##### Task data #####
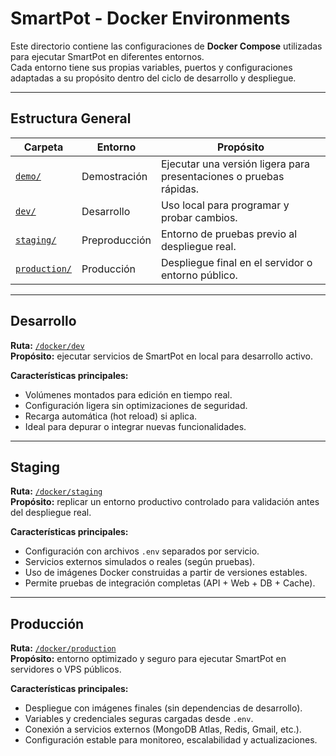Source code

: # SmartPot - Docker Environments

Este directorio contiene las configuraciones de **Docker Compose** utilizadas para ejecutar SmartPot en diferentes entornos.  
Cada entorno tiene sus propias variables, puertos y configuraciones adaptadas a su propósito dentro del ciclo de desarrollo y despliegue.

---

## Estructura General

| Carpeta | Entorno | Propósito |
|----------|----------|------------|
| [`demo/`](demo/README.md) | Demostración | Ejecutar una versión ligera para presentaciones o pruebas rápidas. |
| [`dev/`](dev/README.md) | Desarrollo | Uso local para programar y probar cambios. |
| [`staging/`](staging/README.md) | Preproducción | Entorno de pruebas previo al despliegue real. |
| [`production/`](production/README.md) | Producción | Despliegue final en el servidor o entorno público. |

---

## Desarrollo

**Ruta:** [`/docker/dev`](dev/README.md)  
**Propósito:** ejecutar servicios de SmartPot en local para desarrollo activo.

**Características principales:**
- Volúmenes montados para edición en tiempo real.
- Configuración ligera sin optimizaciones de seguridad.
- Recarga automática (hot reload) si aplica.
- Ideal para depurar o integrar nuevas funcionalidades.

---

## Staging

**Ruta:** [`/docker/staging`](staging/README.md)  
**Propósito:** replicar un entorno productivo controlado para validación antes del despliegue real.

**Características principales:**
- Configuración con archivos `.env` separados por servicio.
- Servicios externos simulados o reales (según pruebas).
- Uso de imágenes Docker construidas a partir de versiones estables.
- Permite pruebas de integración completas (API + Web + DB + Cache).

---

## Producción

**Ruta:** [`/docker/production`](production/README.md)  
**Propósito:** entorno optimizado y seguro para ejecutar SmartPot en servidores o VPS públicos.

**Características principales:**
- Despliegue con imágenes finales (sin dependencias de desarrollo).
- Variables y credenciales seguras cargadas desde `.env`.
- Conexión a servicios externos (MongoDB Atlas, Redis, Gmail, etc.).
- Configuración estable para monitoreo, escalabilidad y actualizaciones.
#####
▶ **Task prompt**: Count the lines in the listing where the string "local" appears. Answer with the number only.

▶ **Problem solution**: 2